Bloc de texte ->
-=-=-=-=-

Michel Foucault, selon Jérémy Romero, affirme que le professeur de philosophie « est le véritable souverain dans l’enseignement secondaire, car il en révèle la finalité ultime : que chaque citoyen de la République française, d’abord formé aux savoirs positifs, exerce son droit de les remettre en question pour enfin véritablement penser par lui-même ». Cette phrase contient tout un monde de problèmes, qu’il faut traiter dans l’ordre. Oui, la philosophie est placée en fin de programme, mais cela n’en fait pas pour autant la finalité du programme (surtout que de très nombreux enseignants français sont d’abord des positivistes qui ne placent pas la critique au sommet du programme, mais le savoir positif). En fait, cet honneur républicain est d’abord un héritage historique : les Jésuites et Rollin avaient placé la philosophie en fin de programme par respect de la progression du trivium médiéval : grammaire, rhétorique, logique. Mais on est passé, avec la Révolution, de la structuration positive du discours à la détermination de ses limites (et c’est pourquoi Kant devait l’emporter sur Condorcet).

-=-=-=-=-

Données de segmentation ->

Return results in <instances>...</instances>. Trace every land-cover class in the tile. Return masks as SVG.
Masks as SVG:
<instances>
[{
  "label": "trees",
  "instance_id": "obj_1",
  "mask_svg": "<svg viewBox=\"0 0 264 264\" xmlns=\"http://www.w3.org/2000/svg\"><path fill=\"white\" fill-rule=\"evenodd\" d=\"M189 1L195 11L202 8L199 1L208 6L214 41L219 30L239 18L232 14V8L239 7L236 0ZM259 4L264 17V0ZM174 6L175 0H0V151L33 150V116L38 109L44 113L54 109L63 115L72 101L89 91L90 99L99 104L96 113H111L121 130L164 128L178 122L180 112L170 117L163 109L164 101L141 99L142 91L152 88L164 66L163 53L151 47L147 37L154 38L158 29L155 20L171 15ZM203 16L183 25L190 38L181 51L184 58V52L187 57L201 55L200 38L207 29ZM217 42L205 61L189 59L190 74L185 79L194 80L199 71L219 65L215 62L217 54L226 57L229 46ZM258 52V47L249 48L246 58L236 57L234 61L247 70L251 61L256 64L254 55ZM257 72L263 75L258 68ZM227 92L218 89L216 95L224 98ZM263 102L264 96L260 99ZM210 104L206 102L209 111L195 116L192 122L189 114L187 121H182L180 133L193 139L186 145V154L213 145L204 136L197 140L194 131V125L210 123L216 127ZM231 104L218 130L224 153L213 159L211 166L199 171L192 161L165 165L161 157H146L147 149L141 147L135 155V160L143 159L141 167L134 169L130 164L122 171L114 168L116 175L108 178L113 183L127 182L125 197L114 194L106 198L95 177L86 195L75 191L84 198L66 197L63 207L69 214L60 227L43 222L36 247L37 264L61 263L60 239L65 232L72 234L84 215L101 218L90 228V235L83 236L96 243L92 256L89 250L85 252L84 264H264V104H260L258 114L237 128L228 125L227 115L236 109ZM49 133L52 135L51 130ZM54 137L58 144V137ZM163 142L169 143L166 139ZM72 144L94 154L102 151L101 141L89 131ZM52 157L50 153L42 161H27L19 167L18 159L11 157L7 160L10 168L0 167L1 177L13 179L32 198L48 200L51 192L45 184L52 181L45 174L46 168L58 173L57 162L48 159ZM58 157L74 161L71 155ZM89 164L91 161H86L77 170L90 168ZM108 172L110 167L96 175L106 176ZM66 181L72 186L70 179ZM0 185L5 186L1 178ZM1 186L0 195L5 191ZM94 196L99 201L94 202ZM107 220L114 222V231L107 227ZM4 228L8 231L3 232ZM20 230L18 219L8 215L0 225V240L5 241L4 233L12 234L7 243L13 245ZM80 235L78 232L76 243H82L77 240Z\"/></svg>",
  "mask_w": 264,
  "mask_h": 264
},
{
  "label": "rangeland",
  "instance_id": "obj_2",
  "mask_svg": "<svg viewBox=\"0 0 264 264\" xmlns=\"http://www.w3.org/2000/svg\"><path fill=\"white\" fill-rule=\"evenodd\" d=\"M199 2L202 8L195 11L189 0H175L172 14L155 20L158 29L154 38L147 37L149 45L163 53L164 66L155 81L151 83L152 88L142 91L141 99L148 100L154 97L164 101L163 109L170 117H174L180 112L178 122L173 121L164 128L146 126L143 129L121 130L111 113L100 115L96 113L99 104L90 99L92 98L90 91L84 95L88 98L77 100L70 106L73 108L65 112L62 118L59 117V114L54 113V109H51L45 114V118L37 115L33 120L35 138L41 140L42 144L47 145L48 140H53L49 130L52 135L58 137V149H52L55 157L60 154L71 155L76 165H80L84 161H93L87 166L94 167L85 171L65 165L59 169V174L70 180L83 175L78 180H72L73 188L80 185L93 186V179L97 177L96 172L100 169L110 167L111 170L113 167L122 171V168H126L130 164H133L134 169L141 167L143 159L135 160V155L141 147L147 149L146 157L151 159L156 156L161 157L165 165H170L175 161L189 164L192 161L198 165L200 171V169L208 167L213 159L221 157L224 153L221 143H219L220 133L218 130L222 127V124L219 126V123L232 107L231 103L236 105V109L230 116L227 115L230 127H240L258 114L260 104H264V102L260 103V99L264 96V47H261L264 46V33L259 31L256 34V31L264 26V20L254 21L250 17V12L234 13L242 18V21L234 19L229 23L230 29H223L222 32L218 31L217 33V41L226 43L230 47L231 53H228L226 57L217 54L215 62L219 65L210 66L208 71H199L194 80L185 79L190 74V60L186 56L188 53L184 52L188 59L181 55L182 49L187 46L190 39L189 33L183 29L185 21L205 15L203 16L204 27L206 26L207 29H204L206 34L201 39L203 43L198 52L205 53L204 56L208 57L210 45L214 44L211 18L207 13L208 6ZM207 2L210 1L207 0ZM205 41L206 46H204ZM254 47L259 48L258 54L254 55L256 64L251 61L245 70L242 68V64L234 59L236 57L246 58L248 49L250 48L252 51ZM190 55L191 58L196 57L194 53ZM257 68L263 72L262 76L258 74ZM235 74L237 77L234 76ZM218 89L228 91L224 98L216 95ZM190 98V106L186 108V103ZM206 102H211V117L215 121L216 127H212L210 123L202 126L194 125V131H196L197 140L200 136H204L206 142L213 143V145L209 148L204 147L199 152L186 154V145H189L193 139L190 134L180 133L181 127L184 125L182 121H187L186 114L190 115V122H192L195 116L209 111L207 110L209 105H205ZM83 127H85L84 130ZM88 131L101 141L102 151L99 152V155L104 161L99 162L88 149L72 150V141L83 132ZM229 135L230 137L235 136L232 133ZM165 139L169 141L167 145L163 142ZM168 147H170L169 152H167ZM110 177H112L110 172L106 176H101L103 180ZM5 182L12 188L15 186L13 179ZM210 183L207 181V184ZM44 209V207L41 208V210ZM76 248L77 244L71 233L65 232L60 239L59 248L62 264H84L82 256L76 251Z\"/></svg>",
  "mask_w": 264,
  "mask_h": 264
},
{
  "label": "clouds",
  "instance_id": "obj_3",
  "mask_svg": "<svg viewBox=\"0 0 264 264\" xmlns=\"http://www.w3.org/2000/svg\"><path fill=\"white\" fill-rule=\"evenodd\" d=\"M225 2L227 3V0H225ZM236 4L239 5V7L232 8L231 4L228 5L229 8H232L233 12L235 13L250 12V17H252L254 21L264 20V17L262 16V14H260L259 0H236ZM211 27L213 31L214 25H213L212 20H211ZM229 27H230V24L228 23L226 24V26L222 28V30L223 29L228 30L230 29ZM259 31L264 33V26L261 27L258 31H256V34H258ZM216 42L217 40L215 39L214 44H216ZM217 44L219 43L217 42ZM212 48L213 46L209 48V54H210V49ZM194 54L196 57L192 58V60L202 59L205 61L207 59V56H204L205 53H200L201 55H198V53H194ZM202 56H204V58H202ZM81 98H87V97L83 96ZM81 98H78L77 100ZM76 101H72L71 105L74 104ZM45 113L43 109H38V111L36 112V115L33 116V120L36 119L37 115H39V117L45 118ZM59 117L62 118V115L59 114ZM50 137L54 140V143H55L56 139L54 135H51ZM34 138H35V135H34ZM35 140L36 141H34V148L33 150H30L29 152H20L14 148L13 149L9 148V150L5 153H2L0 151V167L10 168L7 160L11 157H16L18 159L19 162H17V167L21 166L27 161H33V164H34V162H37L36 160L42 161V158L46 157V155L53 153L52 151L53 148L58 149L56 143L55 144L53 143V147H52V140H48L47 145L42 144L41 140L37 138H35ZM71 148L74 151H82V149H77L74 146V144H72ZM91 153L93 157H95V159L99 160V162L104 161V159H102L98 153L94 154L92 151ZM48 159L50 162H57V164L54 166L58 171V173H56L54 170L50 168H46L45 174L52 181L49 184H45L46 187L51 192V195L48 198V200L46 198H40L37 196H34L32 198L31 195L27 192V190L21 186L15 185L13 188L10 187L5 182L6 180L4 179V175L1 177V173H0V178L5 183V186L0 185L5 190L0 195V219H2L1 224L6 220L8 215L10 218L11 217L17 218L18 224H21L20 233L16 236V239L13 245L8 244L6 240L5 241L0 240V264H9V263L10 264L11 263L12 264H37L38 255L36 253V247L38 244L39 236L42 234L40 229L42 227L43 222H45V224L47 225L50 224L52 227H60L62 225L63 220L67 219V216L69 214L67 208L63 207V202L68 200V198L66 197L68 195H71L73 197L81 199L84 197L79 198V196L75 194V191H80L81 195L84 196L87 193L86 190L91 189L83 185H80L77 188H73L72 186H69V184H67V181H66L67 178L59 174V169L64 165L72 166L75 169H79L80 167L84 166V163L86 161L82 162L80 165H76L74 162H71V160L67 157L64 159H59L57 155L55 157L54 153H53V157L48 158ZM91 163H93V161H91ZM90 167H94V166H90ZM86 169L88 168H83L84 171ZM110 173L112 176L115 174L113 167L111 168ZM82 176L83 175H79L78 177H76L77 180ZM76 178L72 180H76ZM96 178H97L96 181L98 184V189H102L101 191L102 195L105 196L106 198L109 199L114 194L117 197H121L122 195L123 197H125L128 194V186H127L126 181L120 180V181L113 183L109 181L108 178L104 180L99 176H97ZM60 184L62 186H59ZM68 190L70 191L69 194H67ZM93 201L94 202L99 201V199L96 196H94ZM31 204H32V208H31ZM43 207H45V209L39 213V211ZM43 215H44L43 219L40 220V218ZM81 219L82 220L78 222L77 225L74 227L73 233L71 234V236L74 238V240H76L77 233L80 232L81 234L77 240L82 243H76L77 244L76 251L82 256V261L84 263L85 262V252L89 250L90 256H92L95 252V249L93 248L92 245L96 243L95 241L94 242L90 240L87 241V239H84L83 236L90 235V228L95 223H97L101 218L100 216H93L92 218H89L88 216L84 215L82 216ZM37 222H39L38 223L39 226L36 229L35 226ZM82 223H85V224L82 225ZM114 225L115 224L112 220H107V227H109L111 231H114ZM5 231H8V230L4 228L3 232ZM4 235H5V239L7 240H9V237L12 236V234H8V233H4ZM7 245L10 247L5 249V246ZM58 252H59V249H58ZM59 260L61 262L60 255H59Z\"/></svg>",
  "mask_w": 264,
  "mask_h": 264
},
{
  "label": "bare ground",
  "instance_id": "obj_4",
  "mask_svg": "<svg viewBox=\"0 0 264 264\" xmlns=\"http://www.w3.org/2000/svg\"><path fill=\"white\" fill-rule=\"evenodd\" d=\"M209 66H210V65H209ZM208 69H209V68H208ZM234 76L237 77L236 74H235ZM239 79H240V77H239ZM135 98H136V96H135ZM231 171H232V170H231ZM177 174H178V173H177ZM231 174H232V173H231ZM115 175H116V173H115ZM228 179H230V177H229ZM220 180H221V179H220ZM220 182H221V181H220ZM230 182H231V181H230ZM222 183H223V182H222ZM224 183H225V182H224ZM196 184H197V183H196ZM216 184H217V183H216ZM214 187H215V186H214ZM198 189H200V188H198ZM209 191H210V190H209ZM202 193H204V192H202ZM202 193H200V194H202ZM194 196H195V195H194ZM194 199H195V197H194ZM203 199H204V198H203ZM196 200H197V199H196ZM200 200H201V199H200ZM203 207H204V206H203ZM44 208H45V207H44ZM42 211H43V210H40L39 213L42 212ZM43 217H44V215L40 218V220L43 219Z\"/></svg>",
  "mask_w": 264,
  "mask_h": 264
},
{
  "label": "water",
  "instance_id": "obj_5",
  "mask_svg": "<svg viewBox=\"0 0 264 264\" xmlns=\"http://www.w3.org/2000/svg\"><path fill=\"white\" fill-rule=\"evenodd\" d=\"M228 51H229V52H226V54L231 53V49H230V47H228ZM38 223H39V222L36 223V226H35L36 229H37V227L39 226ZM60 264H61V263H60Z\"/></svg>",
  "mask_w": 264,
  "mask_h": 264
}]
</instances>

-=-=-=-=-

Liste des tâches ->
1 - D'après le texte sur l'enseignement de la philosophie, quelles sont les trois disciplines du trivium médiéval ?
2 - Dénombrez les lignes du listing qui contiennent la chaîne « label » et indiquez uniquement ce nombre.

Réponses aux tâches ->
1 - La grammaire, la rhétorique et la logique.

2 - 5